1. The problem statement, all variables and given/known da
$\frac{x^{2}}{k^{2}} + \frac{y^{2}}{\frac{k^{4}}{4}} = 1$ with k != 0
this can be simplified to
$x^{2} + 4y^{2} = k^{2}$
Find dy/dx implicitly, then find the new dy/dx if you want orthogonal trajectories to the ellipse. Lastly solve the differential equation and ifentify the orthogonal trajectories on the ellipse.

The Attempt at a Solution

$2x + 8y\frac{dy}{dx} = 0$

now I know that for it to be orthogonal you need -dx/dy, so rearranging for dy/dx would give

$\frac{dy}{dx} = \frac{-x}{4y}$

and -dx/dy is

$\frac{-dx}{dy} = \frac{4y}{x}$

but my question is wouldn't you be losing solutions for y=0 and x=0? How would you account for that in the solution?

You have the wrong differential equation: the solutions of $2x + 8y\frac{dy}{dx} = 0$ just give you the ellipse itself, because when $2x dx + 8y dy = 0$ that means that the points $(x,y)$ and $(x + dx, y + dy)$ lie in the ellipse; in other words, $(dx,dy)$ lies in the tangent line to the ellipse.

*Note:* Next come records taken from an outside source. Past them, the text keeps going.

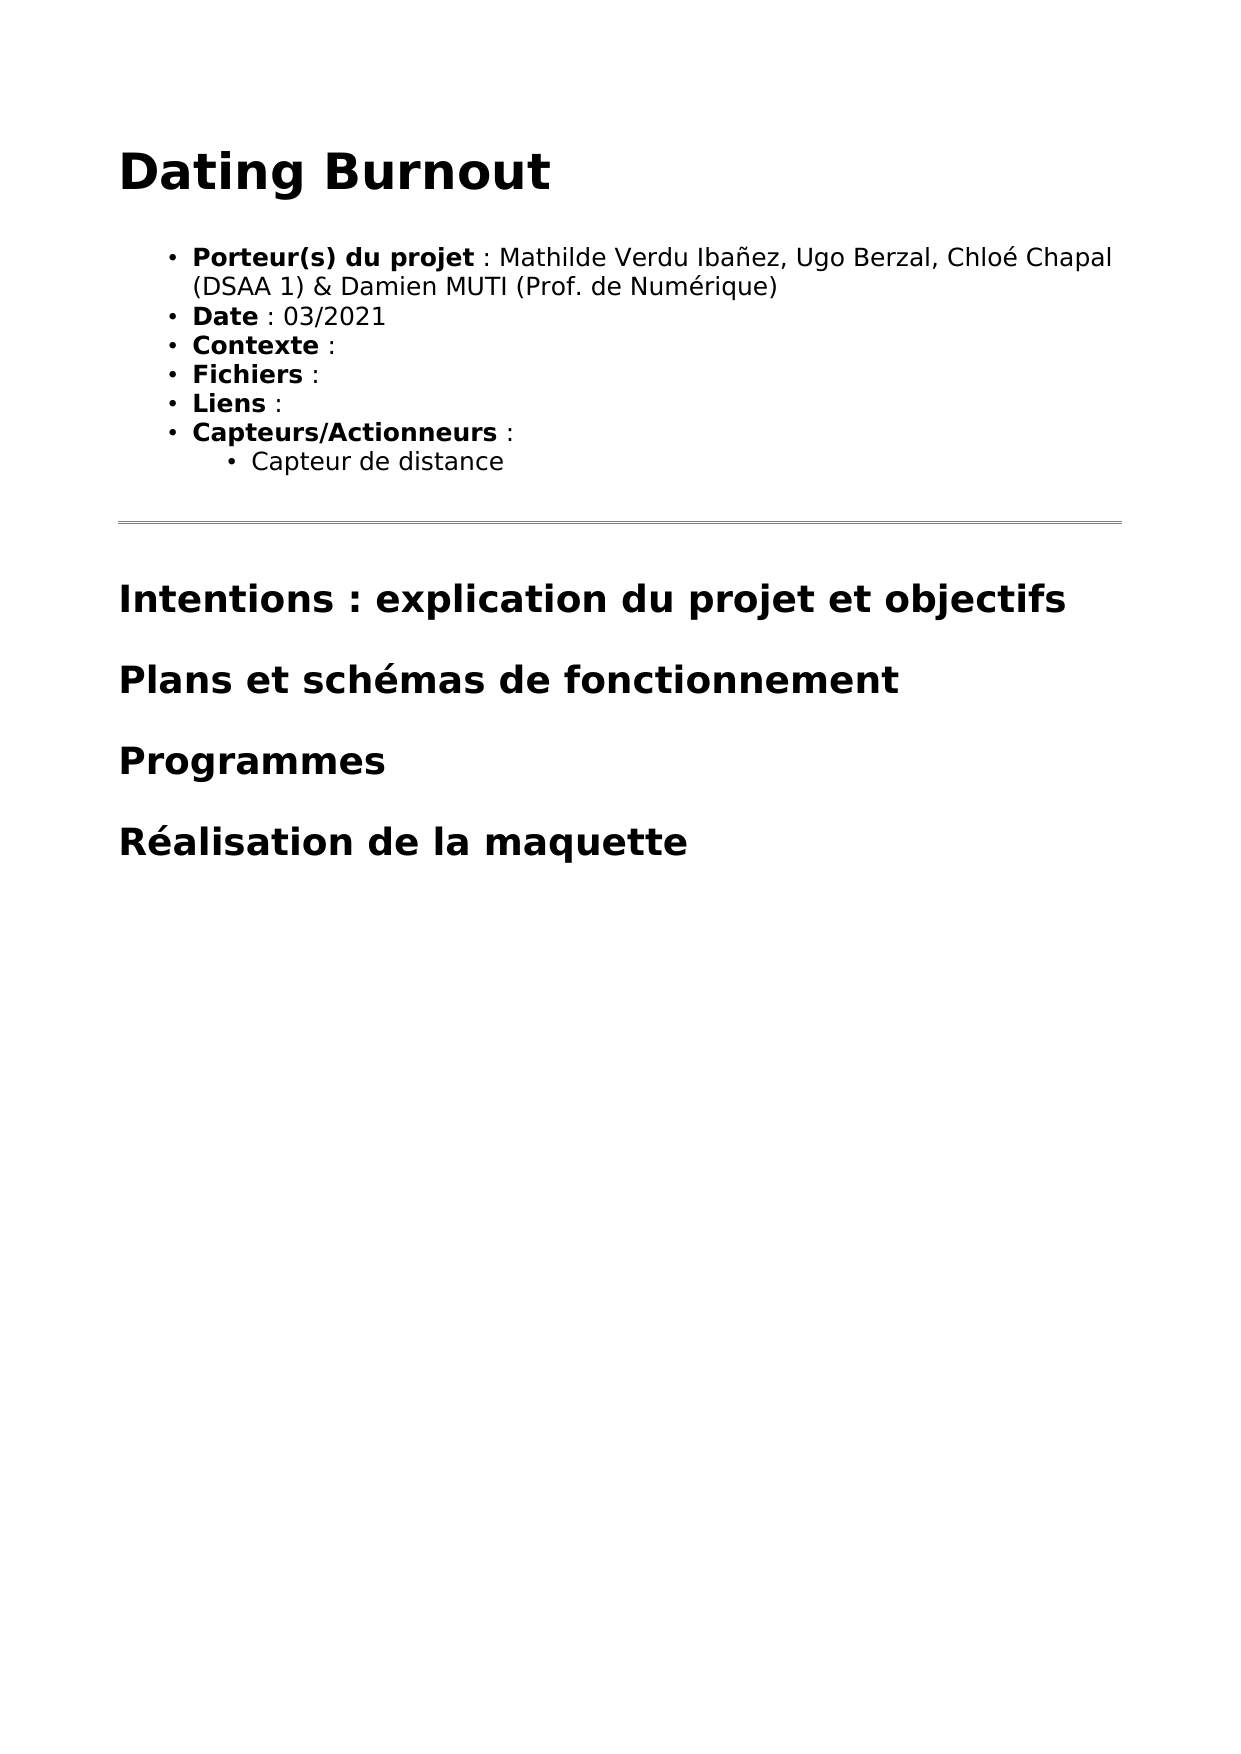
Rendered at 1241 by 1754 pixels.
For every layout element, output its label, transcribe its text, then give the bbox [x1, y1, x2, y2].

list Porteur(s) du projet : Mathilde Verdu Ibañez, Ugo Berzal, Chloé Chapal (DSAA 1) & Damien MUTI (Prof. de Numérique) [177, 243, 1122, 302]
subtitle Dating Burnout [118, 143, 1122, 201]
list Capteur de distance [236, 447, 1122, 477]
list Date : 03/2021 [177, 302, 1122, 331]
subtitle Programmes [118, 740, 1122, 783]
list Capteurs/Actionneurs : [177, 418, 1122, 447]
list Liens : [177, 389, 1122, 418]
list Contexte : [177, 331, 1122, 360]
subtitle Intentions : explication du projet et objectifs [118, 577, 1122, 621]
list Fichiers : [177, 360, 1122, 389]
subtitle Réalisation de la maquette [118, 821, 1122, 864]
subtitle Plans et schémas de fonctionnement [118, 659, 1122, 702]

You want your $(dx,dy)$ to be perpendicular to the tangent, not parallel to it. Thus, you want $(dx,dy)$ to point along the gradient of the function $f = x^2 + 4 y^2$. Thus, you need
$dx = 2x \, dt, \;\; dy = 8y \, dt$, so ##dy/dx = 4y/x.##

 

[Panphobia]

I did solve the differential equation for $dy/dx = 4y/x$ it is $y = Cx^{4}$

 

[Ray Vickson]

I did solve the differential equation for $dy/dx = 4y/x$ it is $y = Cx^{4}$

Nowhere in your writeup in post #1 did you write that DE and that solution. I looked and looked, but could not find it.